Se la retorica del sassolino che provoca una valanga è spesso abusata nelle ricostruzioni storiche, la vicenda della Brexit sembra per ora esserne una perfetta incarnazione. Prima, nell’incauta scelta compiuta da Cameron di far balenare l’ipotesi di un referendum che, inseguendo – inutilmente – le frange estreme dei conservatori, è diventata promessa e, quindi, realtà, con l’inaspettato sì all’abbandono dell’Europa. Poi, con un ricorso all’Alta Corte di una singola cittadina, che ha indotto i giudici a imporre un passaggio parlamentare prima di dare inizio al distacco da Bruxelles.

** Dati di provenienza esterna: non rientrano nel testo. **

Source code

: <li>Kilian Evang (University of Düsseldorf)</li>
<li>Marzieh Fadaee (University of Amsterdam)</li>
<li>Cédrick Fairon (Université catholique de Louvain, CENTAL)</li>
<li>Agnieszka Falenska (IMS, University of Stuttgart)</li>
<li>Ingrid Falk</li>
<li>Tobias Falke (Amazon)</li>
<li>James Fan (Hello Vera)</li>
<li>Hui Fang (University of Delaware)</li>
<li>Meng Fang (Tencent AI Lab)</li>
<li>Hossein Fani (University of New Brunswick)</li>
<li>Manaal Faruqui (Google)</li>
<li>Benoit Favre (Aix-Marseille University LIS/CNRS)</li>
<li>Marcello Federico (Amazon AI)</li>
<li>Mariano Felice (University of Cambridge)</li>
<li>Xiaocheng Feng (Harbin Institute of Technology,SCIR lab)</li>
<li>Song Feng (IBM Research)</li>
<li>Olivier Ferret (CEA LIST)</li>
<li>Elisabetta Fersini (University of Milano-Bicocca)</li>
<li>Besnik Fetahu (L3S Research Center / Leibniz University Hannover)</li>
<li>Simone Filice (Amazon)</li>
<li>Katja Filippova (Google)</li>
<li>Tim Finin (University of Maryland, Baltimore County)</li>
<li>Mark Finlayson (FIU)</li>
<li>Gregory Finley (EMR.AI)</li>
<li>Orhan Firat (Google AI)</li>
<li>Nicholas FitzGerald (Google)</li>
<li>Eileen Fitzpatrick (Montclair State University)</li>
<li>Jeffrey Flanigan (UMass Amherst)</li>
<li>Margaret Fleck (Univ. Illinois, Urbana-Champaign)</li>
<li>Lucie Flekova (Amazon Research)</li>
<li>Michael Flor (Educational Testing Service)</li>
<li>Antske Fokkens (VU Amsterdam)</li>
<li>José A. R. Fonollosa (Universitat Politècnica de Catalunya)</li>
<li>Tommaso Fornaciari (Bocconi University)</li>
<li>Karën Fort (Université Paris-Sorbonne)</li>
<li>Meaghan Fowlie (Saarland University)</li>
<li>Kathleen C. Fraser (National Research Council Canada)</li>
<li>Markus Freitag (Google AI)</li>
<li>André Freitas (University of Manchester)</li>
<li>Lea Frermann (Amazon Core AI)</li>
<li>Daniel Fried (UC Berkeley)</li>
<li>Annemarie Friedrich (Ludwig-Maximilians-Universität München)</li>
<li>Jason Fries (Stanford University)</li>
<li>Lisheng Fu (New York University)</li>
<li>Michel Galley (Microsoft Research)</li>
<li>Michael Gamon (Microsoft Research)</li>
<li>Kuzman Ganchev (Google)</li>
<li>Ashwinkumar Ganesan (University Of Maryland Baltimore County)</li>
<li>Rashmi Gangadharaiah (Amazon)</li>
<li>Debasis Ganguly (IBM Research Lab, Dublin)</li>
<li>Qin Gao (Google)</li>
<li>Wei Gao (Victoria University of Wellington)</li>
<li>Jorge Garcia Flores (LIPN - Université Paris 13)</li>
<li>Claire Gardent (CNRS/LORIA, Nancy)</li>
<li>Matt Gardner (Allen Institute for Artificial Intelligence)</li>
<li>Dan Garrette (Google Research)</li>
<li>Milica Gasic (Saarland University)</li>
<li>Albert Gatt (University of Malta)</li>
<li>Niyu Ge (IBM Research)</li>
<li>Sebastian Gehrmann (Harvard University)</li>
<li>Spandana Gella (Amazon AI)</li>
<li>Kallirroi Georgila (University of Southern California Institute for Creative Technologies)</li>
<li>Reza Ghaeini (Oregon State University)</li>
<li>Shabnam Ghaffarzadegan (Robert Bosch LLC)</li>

Ben pochi si aspettavano un verdetto favorevole al ricorrente. E la decisione, nonostante la fiammata sui mercati e qualche speranza rianimata negli europeisti più irriducibili, sembra destinata ad avere maggiori ripercussioni interne che continentali. Se la Corte Suprema (organo di ultima istanza giurisdizionale, istituito solo nel 2005) confermerà, come sembra probabile, la sentenza dell’Alta Corte, difficilmente i parlamentari ribalteranno il risultato del referendum, condannandosi alla non rielezione e, soprattutto, sancendo un "tradimento" della volontà popolare.
Quello che invece è chiaramente stabilito dal verdetto è che la sovranità in Gran Bretagna ha la sua principale espressione nel Parlamento e non nel governo. Quest’ultimo non può dunque incidere sui diritti dei cittadini – come di fatto accade avviando la procedure dell’articolo 50 del Trattato di Lisbona che porta la Gran Bretagna fuori della Ue con tutto quello che ciò comporta – senza che si esprimano i legislatori, veri garanti degli elettori e dei loro interessi.
Alla Camera dei Comuni la partita sarà pertanto tutta politica. Una via d’uscita potrebbero essere le elezioni anticipate, che richiederebbero però il sì dei laburisti, troppo acciaccati e divisi per rischiare le urne. L’altra strada sarebbe quella di un’uscita soft – esplicitamente contrastata dal premier May –, con un accordo per lasciare Londra nel mercato comune e un conseguente compromesso con Bruxelles sulla libertà di circolazione delle persone.
In ogni caso, il sassolino lanciato da Gina Miller – già soprannominata "Davide" che ha sconfitto il gigante Golia – rallenterà un processo che gli euroscettici inglesi avrebbero voluto secco e rapido.